* _Task material_:

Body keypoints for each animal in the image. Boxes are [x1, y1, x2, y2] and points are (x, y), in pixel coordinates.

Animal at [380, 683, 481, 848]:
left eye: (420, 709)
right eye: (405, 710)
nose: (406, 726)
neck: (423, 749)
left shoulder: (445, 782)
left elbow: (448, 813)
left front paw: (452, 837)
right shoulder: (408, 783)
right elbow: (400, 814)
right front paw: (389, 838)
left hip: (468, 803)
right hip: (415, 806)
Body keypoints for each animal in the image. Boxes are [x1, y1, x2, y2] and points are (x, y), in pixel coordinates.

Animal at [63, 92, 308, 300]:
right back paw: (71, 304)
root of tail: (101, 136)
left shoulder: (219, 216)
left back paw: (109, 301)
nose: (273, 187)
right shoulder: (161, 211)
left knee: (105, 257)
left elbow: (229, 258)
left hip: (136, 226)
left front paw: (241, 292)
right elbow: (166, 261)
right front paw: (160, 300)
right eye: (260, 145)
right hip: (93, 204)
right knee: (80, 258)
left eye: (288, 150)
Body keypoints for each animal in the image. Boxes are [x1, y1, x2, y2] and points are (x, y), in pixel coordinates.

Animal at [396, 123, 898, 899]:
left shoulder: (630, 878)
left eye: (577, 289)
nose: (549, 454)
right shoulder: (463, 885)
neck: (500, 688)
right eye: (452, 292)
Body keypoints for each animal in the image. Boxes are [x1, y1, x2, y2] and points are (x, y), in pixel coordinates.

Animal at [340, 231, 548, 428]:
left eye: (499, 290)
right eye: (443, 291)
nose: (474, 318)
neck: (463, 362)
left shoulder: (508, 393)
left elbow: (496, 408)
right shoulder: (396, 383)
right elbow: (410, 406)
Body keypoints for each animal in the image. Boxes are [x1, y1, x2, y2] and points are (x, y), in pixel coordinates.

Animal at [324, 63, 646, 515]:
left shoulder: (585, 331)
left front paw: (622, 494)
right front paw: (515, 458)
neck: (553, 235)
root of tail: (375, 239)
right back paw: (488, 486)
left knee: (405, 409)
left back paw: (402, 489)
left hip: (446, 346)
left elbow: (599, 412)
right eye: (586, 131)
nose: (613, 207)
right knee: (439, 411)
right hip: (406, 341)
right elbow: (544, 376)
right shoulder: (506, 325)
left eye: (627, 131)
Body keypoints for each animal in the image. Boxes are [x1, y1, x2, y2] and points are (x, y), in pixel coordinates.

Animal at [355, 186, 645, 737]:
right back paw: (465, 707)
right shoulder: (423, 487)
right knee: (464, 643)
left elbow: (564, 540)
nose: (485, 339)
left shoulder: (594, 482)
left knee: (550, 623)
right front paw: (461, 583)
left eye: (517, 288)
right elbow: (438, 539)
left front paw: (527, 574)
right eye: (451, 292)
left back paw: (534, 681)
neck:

* _Task_: The reply must hold exactly the lines from the one containing "left shoulder: (594, 482)" to the last line of the entries, and nothing more.

* _Answer section_:
left shoulder: (594, 482)
left knee: (550, 623)
right front paw: (461, 583)
left eye: (517, 288)
right elbow: (438, 539)
left front paw: (527, 574)
right eye: (451, 292)
left back paw: (534, 681)
neck:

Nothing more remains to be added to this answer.